In 1976 the Shah of Iran emerged as a buyer the Italian Line could accept. The former flagships of Italy that had cost a total of $90 million in 1965, were sold for $4 million a decade later. Raffaello made her final journey late in the same year from La Spezia into Bushehr, where she served as floating barracks for the next seven years.
In 1978 plans emerged to resurrect the Michelangelo and Raffaello as cruise ships. The Raffaello would have become Ciro il Grande (named after ancient Achaemenid ruler Cyrus the Great), a luxury cruiser accommodating 1300 passengers. But Italian specialists sent to evaluate the ships' condition realised the ships were too decrepit to make reconstruction financially viable. As a result Raffaello stayed in her moorings. She was heavily damaged and looted during the Islamic revolution in 1979.

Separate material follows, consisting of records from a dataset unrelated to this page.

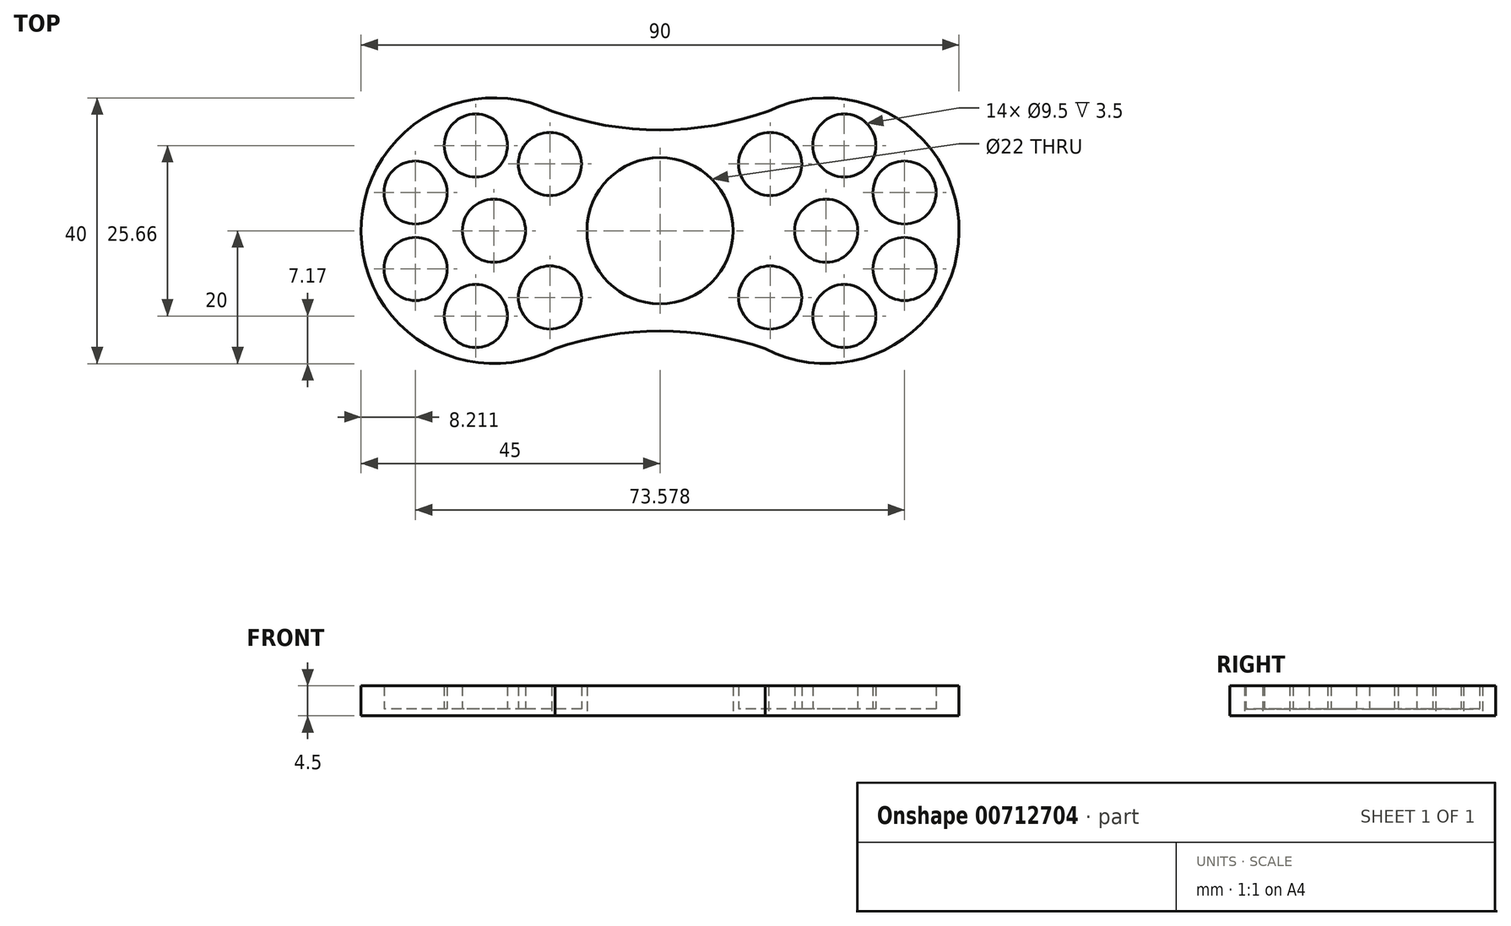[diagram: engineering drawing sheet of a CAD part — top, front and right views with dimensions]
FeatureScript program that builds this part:
annotation { "Feature Type Name" : "Feature", "Feature Type Description" : "" }
export const myFeature = defineFeature(function(context is Context, id is Id, definition is map)
    precondition{}
    {
        {
            var Q0;
            Q0=qCreatedBy(makeId("Top.planeOp"),FACE);
            var sketch = newSketch(context, id + "F0", { "sketchPlane" : qUnion([Q0])});
            skCircle(sketch, "E0", {"center": v(0, 0) * mm, "radius": 11 * mm});
            skPoint(sketch, "E1.center", {"position": v(-25, 0) * mm});
            skCircle(sketch, "E2", {"center": v(-25, 0) * mm, "radius": 4.75 * mm});
            skCircle(sketch, "E3", {"center": v(25, 0) * mm, "radius": 4.75 * mm});
            skArc(sketch, "E4.converted", {"start": v(15.82, -17.77) * mm, "mid": v(45, -0.28) * mm, "end": v(16.32, 18.02) * mm});
            skArc(sketch, "E5.converted", {"start": v(-16.32, 18.02) * mm, "mid": v(-45, -0.28) * mm, "end": v(-15.82, -17.77) * mm});
            skArc(sketch, "E6", {"start": v(-16.32, 18.02) * mm, "mid": v(0, 15.16) * mm, "end": v(16.32, 18.02) * mm});
            skArc(sketch, "E7", {"start": v(15.82, -17.77) * mm, "mid": v(0, -15.09) * mm, "end": v(-15.82, -17.77) * mm});
            skCircle(sketch, "E8", {"center": v(-16.57, 10.05) * mm, "radius": 4.75 * mm});
            skCircle(sketch, "E9.1.0", {"center": v(-27.73, 12.83) * mm, "radius": 4.75 * mm});
            skCircle(sketch, "E9.2.0", {"center": v(-36.79, 5.75) * mm, "radius": 4.75 * mm});
            skCircle(sketch, "E9.3.0", {"center": v(-36.79, -5.75) * mm, "radius": 4.75 * mm});
            skCircle(sketch, "E9.4.0", {"center": v(-27.73, -12.83) * mm, "radius": 4.75 * mm});
            skCircle(sketch, "E9.5.0", {"center": v(-16.57, -10.05) * mm, "radius": 4.75 * mm});
            skCircle(sketch, "E10", {"center": v(16.57, 10.05) * mm, "radius": 4.75 * mm});
            skCircle(sketch, "E11.1.0", {"center": v(27.73, 12.83) * mm, "radius": 4.75 * mm});
            skCircle(sketch, "E11.2.0", {"center": v(36.79, 5.75) * mm, "radius": 4.75 * mm});
            skCircle(sketch, "E11.3.0", {"center": v(36.79, -5.75) * mm, "radius": 4.75 * mm});
            skCircle(sketch, "E11.4.0", {"center": v(27.73, -12.83) * mm, "radius": 4.75 * mm});
            skCircle(sketch, "E11.5.0", {"center": v(16.57, -10.05) * mm, "radius": 4.75 * mm});
            skSolve(sketch);
        }
        {
            var Q0;
            Q0=makeQuery(id+"F0.imprint","IMPRINT",FACE,{"disambiguationData":[TD([[makeQuery(id+"F0.imprint","IMPRINT",EDGE,{"derivedFrom":sQuery(id+"F0.wireOp",EDGE,"E0")}),-1.0]])]});
            extrude(context, id + "F1", {"entities" : qUnion([Q0]), "depth" : 4.5 * mm, "offsetDistance" : 25 * mm});
        }
        {
            var Q0;
            Q0=makeQuery(id+"F0.imprint","IMPRINT",FACE,{"disambiguationData":[TD([[makeQuery(id+"F0.imprint","IMPRINT",EDGE,{"derivedFrom":sQuery(id+"F0.wireOp",EDGE,"4e1df6f6-e819-44f6-af3a-2e676c85ef9f.5.0")}),1.0]])]});
            var Q1;
            Q1=makeQuery(id+"F0.imprint","IMPRINT",FACE,{"disambiguationData":[TD([[makeQuery(id+"F0.imprint","IMPRINT",EDGE,{"derivedFrom":sQuery(id+"F0.wireOp",EDGE,"cZsZBCqV-I1pd-xoeP-Bse6-bLMjFn0RR5nI")}),1.0]])]});
            var Q2;
            Q2=makeQuery(id+"F0.imprint","IMPRINT",FACE,{"disambiguationData":[TD([[makeQuery(id+"F0.imprint","IMPRINT",EDGE,{"derivedFrom":sQuery(id+"F0.wireOp",EDGE,"4e1df6f6-e819-44f6-af3a-2e676c85ef9f.1.0")}),1.0]])]});
            var Q3;
            Q3=makeQuery(id+"F0.imprint","IMPRINT",FACE,{"disambiguationData":[TD([[makeQuery(id+"F0.imprint","IMPRINT",EDGE,{"derivedFrom":sQuery(id+"F0.wireOp",EDGE,"E2")}),1.0]])]});
            var Q4;
            Q4=makeQuery(id+"F0.imprint","IMPRINT",FACE,{"disambiguationData":[TD([[makeQuery(id+"F0.imprint","IMPRINT",EDGE,{"derivedFrom":sQuery(id+"F0.wireOp",EDGE,"4e1df6f6-e819-44f6-af3a-2e676c85ef9f.2.0")}),1.0]])]});
            var Q5;
            Q5=makeQuery(id+"F0.imprint","IMPRINT",FACE,{"disambiguationData":[TD([[makeQuery(id+"F0.imprint","IMPRINT",EDGE,{"derivedFrom":sQuery(id+"F0.wireOp",EDGE,"4e1df6f6-e819-44f6-af3a-2e676c85ef9f.3.0")}),1.0]])]});
            var Q6;
            Q6=makeQuery(id+"F0.imprint","IMPRINT",FACE,{"disambiguationData":[TD([[makeQuery(id+"F0.imprint","IMPRINT",EDGE,{"derivedFrom":sQuery(id+"F0.wireOp",EDGE,"4e1df6f6-e819-44f6-af3a-2e676c85ef9f.4.0")}),1.0]])]});
            var Q7;
            Q7=makeQuery(id+"F0.imprint","IMPRINT",FACE,{"disambiguationData":[TD([[makeQuery(id+"F0.imprint","IMPRINT",EDGE,{"derivedFrom":sQuery(id+"F0.wireOp",EDGE,"a3476362-ac5d-48c3-ac15-c6348dd78447.2.0")}),1.0]])]});
            var Q8;
            Q8=makeQuery(id+"F0.imprint","IMPRINT",FACE,{"disambiguationData":[TD([[makeQuery(id+"F0.imprint","IMPRINT",EDGE,{"derivedFrom":sQuery(id+"F0.wireOp",EDGE,"a3476362-ac5d-48c3-ac15-c6348dd78447.3.0")}),1.0]])]});
            var Q9;
            Q9=makeQuery(id+"F0.imprint","IMPRINT",FACE,{"disambiguationData":[TD([[makeQuery(id+"F0.imprint","IMPRINT",EDGE,{"derivedFrom":sQuery(id+"F0.wireOp",EDGE,"a3476362-ac5d-48c3-ac15-c6348dd78447.4.0")}),1.0]])]});
            var Q10;
            Q10=makeQuery(id+"F0.imprint","IMPRINT",FACE,{"disambiguationData":[TD([[makeQuery(id+"F0.imprint","IMPRINT",EDGE,{"derivedFrom":sQuery(id+"F0.wireOp",EDGE,"a3476362-ac5d-48c3-ac15-c6348dd78447.5.0")}),1.0]])]});
            var Q11;
            Q11=makeQuery(id+"F0.imprint","IMPRINT",FACE,{"disambiguationData":[TD([[makeQuery(id+"F0.imprint","IMPRINT",EDGE,{"derivedFrom":sQuery(id+"F0.wireOp",EDGE,"2CHyXEpP-o0Zd-GH8N-tCiF-7Rsv5rfd8QEF")}),1.0]])]});
            var Q12;
            Q12=makeQuery(id+"F0.imprint","IMPRINT",FACE,{"disambiguationData":[TD([[makeQuery(id+"F0.imprint","IMPRINT",EDGE,{"derivedFrom":sQuery(id+"F0.wireOp",EDGE,"a3476362-ac5d-48c3-ac15-c6348dd78447.1.0")}),1.0]])]});
            var Q13;
            Q13=makeQuery(id+"F0.imprint","IMPRINT",FACE,{"disambiguationData":[TD([[makeQuery(id+"F0.imprint","IMPRINT",EDGE,{"derivedFrom":sQuery(id+"F0.wireOp",EDGE,"4c46bda0-9f7e-4fa0-8a20-7f1ee8c03dad.4.0")}),1.0]])]});
            var Q14;
            Q14=makeQuery(id+"F0.imprint","IMPRINT",FACE,{"disambiguationData":[TD([[makeQuery(id+"F0.imprint","IMPRINT",EDGE,{"derivedFrom":sQuery(id+"F0.wireOp",EDGE,"4c46bda0-9f7e-4fa0-8a20-7f1ee8c03dad.5.0")}),1.0]])]});
            var Q15;
            Q15=makeQuery(id+"F0.imprint","IMPRINT",FACE,{"disambiguationData":[TD([[makeQuery(id+"F0.imprint","IMPRINT",EDGE,{"derivedFrom":sQuery(id+"F0.wireOp",EDGE,"4c46bda0-9f7e-4fa0-8a20-7f1ee8c03dad.3.0")}),1.0]])]});
            var Q16;
            Q16=makeQuery(id+"F0.imprint","IMPRINT",FACE,{"disambiguationData":[TD([[makeQuery(id+"F0.imprint","IMPRINT",EDGE,{"derivedFrom":sQuery(id+"F0.wireOp",EDGE,"4c46bda0-9f7e-4fa0-8a20-7f1ee8c03dad.2.0")}),1.0]])]});
            var Q17;
            Q17=makeQuery(id+"F0.imprint","IMPRINT",FACE,{"disambiguationData":[TD([[makeQuery(id+"F0.imprint","IMPRINT",EDGE,{"derivedFrom":sQuery(id+"F0.wireOp",EDGE,"4c46bda0-9f7e-4fa0-8a20-7f1ee8c03dad.1.0")}),1.0]])]});
            var Q18;
            Q18=makeQuery(id+"F0.imprint","IMPRINT",FACE,{"disambiguationData":[TD([[makeQuery(id+"F0.imprint","IMPRINT",EDGE,{"derivedFrom":sQuery(id+"F0.wireOp",EDGE,"XCqX1WRV-f8Rd-YJQW-DoSE-vuXeSPOKY4FF")}),1.0]])]});
            var Q19;
            Q19=makeQuery(id+"F0.imprint","IMPRINT",FACE,{"disambiguationData":[TD([[makeQuery(id+"F0.imprint","IMPRINT",EDGE,{"derivedFrom":sQuery(id+"F0.wireOp",EDGE,"44d366ba-ee16-499c-b8f7-130e9abb6c3f.5.0")}),1.0]])]});
            var Q20;
            Q20=makeQuery(id+"F0.imprint","IMPRINT",FACE,{"disambiguationData":[TD([[makeQuery(id+"F0.imprint","IMPRINT",EDGE,{"derivedFrom":sQuery(id+"F0.wireOp",EDGE,"44d366ba-ee16-499c-b8f7-130e9abb6c3f.4.0")}),1.0]])]});
            var Q21;
            Q21=makeQuery(id+"F0.imprint","IMPRINT",FACE,{"disambiguationData":[TD([[makeQuery(id+"F0.imprint","IMPRINT",EDGE,{"derivedFrom":sQuery(id+"F0.wireOp",EDGE,"44d366ba-ee16-499c-b8f7-130e9abb6c3f.3.0")}),1.0]])]});
            var Q22;
            Q22=makeQuery(id+"F0.imprint","IMPRINT",FACE,{"disambiguationData":[TD([[makeQuery(id+"F0.imprint","IMPRINT",EDGE,{"derivedFrom":sQuery(id+"F0.wireOp",EDGE,"44d366ba-ee16-499c-b8f7-130e9abb6c3f.2.0")}),1.0]])]});
            var Q23;
            Q23=makeQuery(id+"F0.imprint","IMPRINT",FACE,{"disambiguationData":[TD([[makeQuery(id+"F0.imprint","IMPRINT",EDGE,{"derivedFrom":sQuery(id+"F0.wireOp",EDGE,"44d366ba-ee16-499c-b8f7-130e9abb6c3f.1.0")}),1.0]])]});
            var Q24;
            Q24=makeQuery(id+"F0.imprint","IMPRINT",FACE,{"disambiguationData":[TD([[makeQuery(id+"F0.imprint","IMPRINT",EDGE,{"derivedFrom":sQuery(id+"F0.wireOp",EDGE,"k0PYirwU-Hx2L-nOe0-gXHO-UjKAI2IcQulI")}),1.0]])]});
            var Q25;
            Q25=makeQuery(id+"F0.imprint","IMPRINT",FACE,{"disambiguationData":[TD([[makeQuery(id+"F0.imprint","IMPRINT",EDGE,{"derivedFrom":sQuery(id+"F0.wireOp",EDGE,"E3")}),1.0]])]});
            var Q26;
            Q26=makeQuery(id+"F0.imprint","IMPRINT",FACE,{"disambiguationData":[TD([[makeQuery(id+"F0.imprint","IMPRINT",EDGE,{"derivedFrom":sQuery(id+"F0.wireOp",EDGE,"E8")}),1.0]])]});
            var Q27;
            Q27=makeQuery(id+"F0.imprint","IMPRINT",FACE,{"disambiguationData":[TD([[makeQuery(id+"F0.imprint","IMPRINT",EDGE,{"derivedFrom":sQuery(id+"F0.wireOp",EDGE,"E9.1.0")}),1.0]])]});
            var Q28;
            Q28=makeQuery(id+"F0.imprint","IMPRINT",FACE,{"disambiguationData":[TD([[makeQuery(id+"F0.imprint","IMPRINT",EDGE,{"derivedFrom":sQuery(id+"F0.wireOp",EDGE,"E9.2.0")}),1.0]])]});
            var Q29;
            Q29=makeQuery(id+"F0.imprint","IMPRINT",FACE,{"disambiguationData":[TD([[makeQuery(id+"F0.imprint","IMPRINT",EDGE,{"derivedFrom":sQuery(id+"F0.wireOp",EDGE,"E9.3.0")}),1.0]])]});
            var Q30;
            Q30=makeQuery(id+"F0.imprint","IMPRINT",FACE,{"disambiguationData":[TD([[makeQuery(id+"F0.imprint","IMPRINT",EDGE,{"derivedFrom":sQuery(id+"F0.wireOp",EDGE,"E9.4.0")}),1.0]])]});
            var Q31;
            Q31=makeQuery(id+"F0.imprint","IMPRINT",FACE,{"disambiguationData":[TD([[makeQuery(id+"F0.imprint","IMPRINT",EDGE,{"derivedFrom":sQuery(id+"F0.wireOp",EDGE,"E9.5.0")}),1.0]])]});
            var Q32;
            Q32=makeQuery(id+"F0.imprint","IMPRINT",FACE,{"disambiguationData":[TD([[makeQuery(id+"F0.imprint","IMPRINT",EDGE,{"derivedFrom":sQuery(id+"F0.wireOp",EDGE,"E10")}),1.0]])]});
            var Q33;
            Q33=makeQuery(id+"F0.imprint","IMPRINT",FACE,{"disambiguationData":[TD([[makeQuery(id+"F0.imprint","IMPRINT",EDGE,{"derivedFrom":sQuery(id+"F0.wireOp",EDGE,"E11.1.0")}),1.0]])]});
            var Q34;
            Q34=makeQuery(id+"F0.imprint","IMPRINT",FACE,{"disambiguationData":[TD([[makeQuery(id+"F0.imprint","IMPRINT",EDGE,{"derivedFrom":sQuery(id+"F0.wireOp",EDGE,"E11.2.0")}),1.0]])]});
            var Q35;
            Q35=makeQuery(id+"F0.imprint","IMPRINT",FACE,{"disambiguationData":[TD([[makeQuery(id+"F0.imprint","IMPRINT",EDGE,{"derivedFrom":sQuery(id+"F0.wireOp",EDGE,"E11.3.0")}),1.0]])]});
            var Q36;
            Q36=makeQuery(id+"F0.imprint","IMPRINT",FACE,{"disambiguationData":[TD([[makeQuery(id+"F0.imprint","IMPRINT",EDGE,{"derivedFrom":sQuery(id+"F0.wireOp",EDGE,"E11.4.0")}),1.0]])]});
            var Q37;
            Q37=makeQuery(id+"F0.imprint","IMPRINT",FACE,{"disambiguationData":[TD([[makeQuery(id+"F0.imprint","IMPRINT",EDGE,{"derivedFrom":sQuery(id+"F0.wireOp",EDGE,"E11.5.0")}),1.0]])]});
            extrude(context, id + "F2", {"entities" : qUnion([Q0, Q1, Q2, Q3, Q4, Q5, Q6, Q7, Q8, Q9, Q10, Q11, Q12, Q13, Q14, Q15, Q16, Q17, Q18, Q19, Q20, Q21, Q22, Q23, Q24, Q25, Q26, Q27, Q28, Q29, Q30, Q31, Q32, Q33, Q34, Q35, Q36, Q37]), "operationType" : NewBodyOperationType.ADD, "depth" : 1 * mm, "offsetDistance" : 25 * mm});
        }
    });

In 1983 plans were again made to bring the sisters back into service as cruise ships. But the Raffaello had been hit by a torpedo during the Iraq-Iran War in 1983 and partially sank in shallow waters outside Bushehr. Some time later her wreck was rammed by an Iranian cargo ship. Local divers further looted the hull in subsequent years.
As of 2006[update], the Raffaello's hull remained partially submerged, and there have been reports of plans to scrap her. One source indicates that she is not visible from the surface, but her position ( ) is marked by warning buoys.